When film world was moving at a snail’s pace due to the lockdown, Fan Motion Picture, thought out of the box by producing a short fiction film Baang, directed by Pune- based filmmaker Junaid Imam in a picturesque village of Kashmir Valley with the help of his team in Kashmir.

Junaid said that there were many challenges to direct it from Pune by being 2,227 km away from the set and poor internet connectivity in Kashmir. But, he said, his team in Kashmir took extra efforts to overcome all obstacles.

Junaid has been working as writer and director in TV and films for the last thirteen years in India.
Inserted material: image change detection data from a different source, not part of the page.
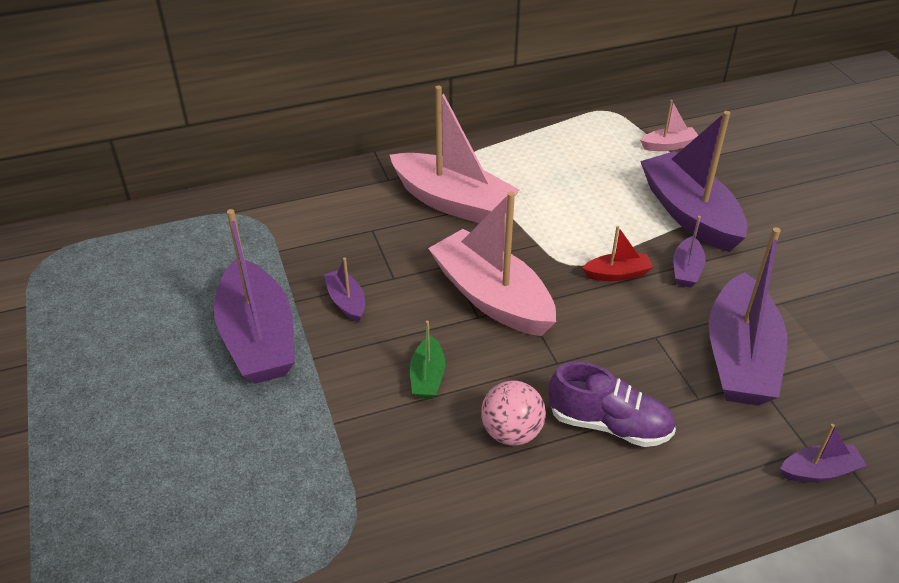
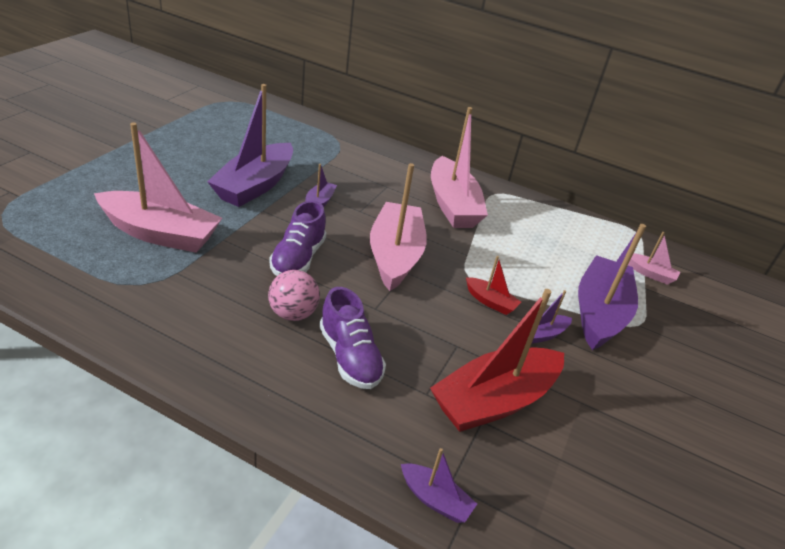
camera: 40 degrees right, 5 degrees down
(267, 476) = (160, 234): none -> pink boat
(427, 377) = (298, 258): green boat -> purple shoe
(739, 357) = (494, 401): purple boat -> red boat

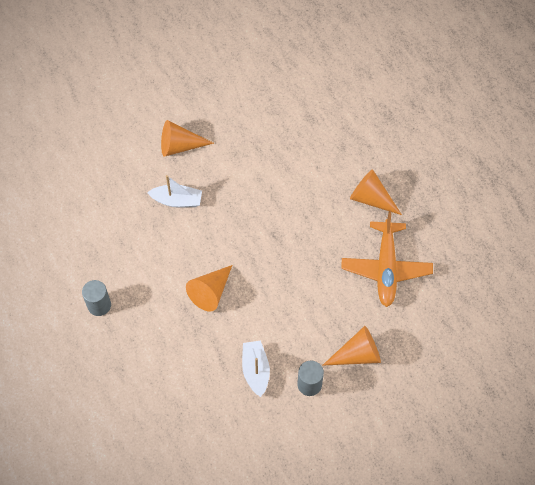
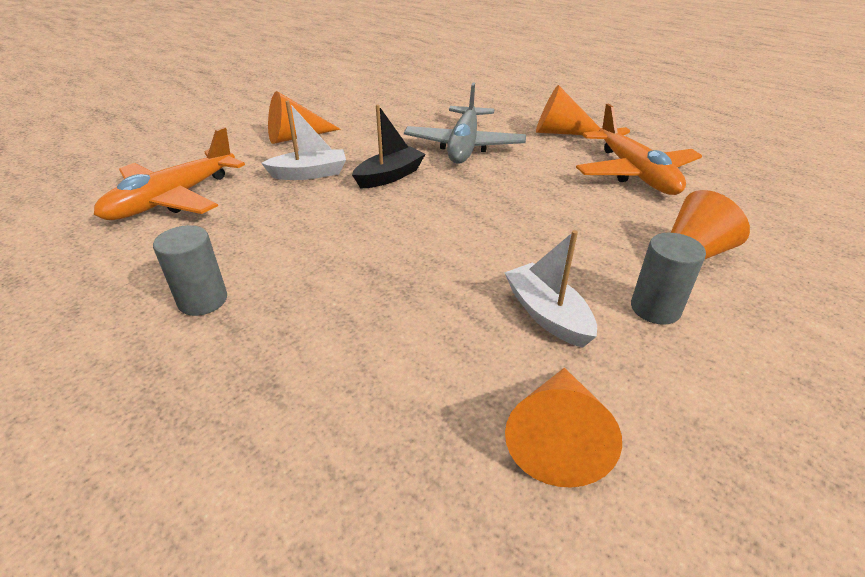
camera: 20 degrees left, 25 degrees down
(91, 205) = (173, 199): none -> orange plane
(210, 292) = (405, 242): orange cone -> orange cone (557, 437)
(226, 220) = (390, 176): none -> black boat
(291, 196) = (464, 146): none -> grey plane

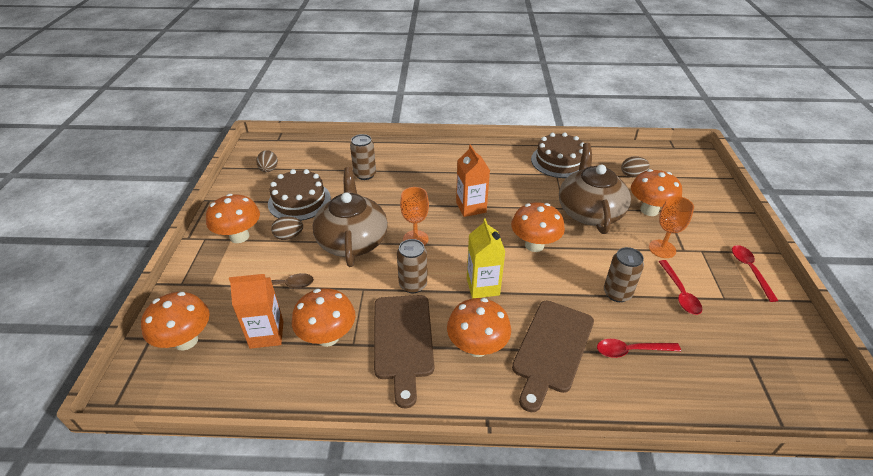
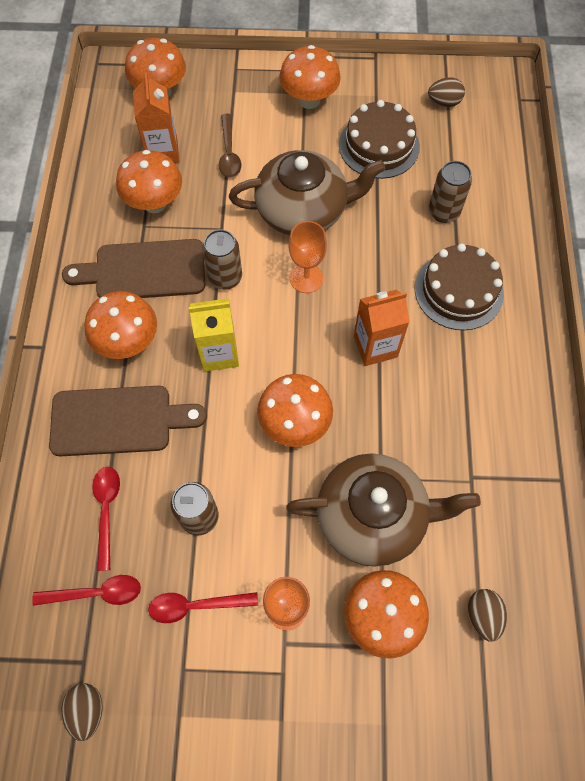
camera: 90 degrees right, 25 degrees up
(289, 236) = (310, 146): brown egg -> brown egg (87, 710)
(552, 349) = (118, 420): brown cutting board -> brown cutting board turned 150 degrees clockwise
(559, 161) = (511, 492): brown cake -> brown cake (458, 290)
(750, 270) = (237, 737): red spoon -> red spoon (96, 593)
He has directed various films and TV serials and has bagged various national and international awards for his short films. He has also been a jury member of international film festivals, including Berlin Cinefest and American Youth Film Festival.

Short film Baang

Junaid told Punekar News that he had an idea of making Urdu feature film in Kashmir and was trying to approach Naseeruddin Shah and Zarina Wahab for that, but due to COVID -19 lockdown, his plan did not materialize.

But for the film shoot in Kashmir, he had already started developing contacts with his old friends and building a team of film enthusiasts. “I initially contacted my old friends including Afzal Sofia and Asifa Amin in Kashmir, whom I had met in a film training workshop in Pune University in 2006, when I was a student there. Both of them helped me to build a team of film enthusiasts including Ishaq Bhat, Sajad Bhat, Haris Jeelani and Aijaz Ganai. We were in touch with each other and held Zoom meetings to plan for the film and rope in other professionals”, he said.

He further informed that when the plan to shoot the film did not work due to the lockdown, his team in one of the meetings decided that they should at least work on any short film which was possible to shoot in Kashmir during the lockdown.

“I had already written a short film and I shared it with the team. Everyone liked it and we decided to shoot it and start planning for it, but due to lockdown getting much strict and with poor internet connectivity in Kashmir, it was hard to meet each other and plan for shooting”, he said.

He said that his friend and associate director, Afzal Sofi, later gave him the idea that they will start training a seven-year-old child, a lead role in the film, in Kashmir for acting and started shooting in small phases.

“We started meeting on Zoom and Stream Yard to discuss the requirements of the film, training the child, selecting the location, discussing the shot breakdown and dialogues and started shooting in short phases and every day we used to shoot one or two scenes only. It took us at least three months to complete the film”, said Junaid.

He said that on shooting days he used to get connect and give direction to the team on Zoom, but very often shooting was called off on planned days due to poor or no internet connectivity in Kashmir.

“Most often on planned shooting days, we had to call off the shot due to complete snapping of internet service in Kashmir. It even sometimes remained snapped for days together. It was getting difficult. But my team in Kashmir overcame the challenges and the film is complete now”, said Junaid.

He said that it was a hectic process to direct a child artist via the online medium from Pune but the motivation of the team and skills of associate director and his teams made it happen despite the challenges.

Junaid Imam
He said that the 7-10 minute long short film, Baang, is a story of an innocent Kashmiri boy who is upset about celebrating the Eid while being locked inside his home, during the COVID-19 lockdown. The leading role in the film has been played by seven-year-old Kashmiri boy, Umair Mehraj Dar, and other roles being played by Nadiya Nabi and Afzal Sofi.

He said that there are three DoPs in the film as it was not always easy for everyone to come out for the shoot on all planned day. Also, the film needed some extra shots to be shot from different parts of Kashmir and it was planned according to the availability of DoP.

They all planned and coordinated it well and we got the desired shots in a manner we wanted them to be, said Junaid.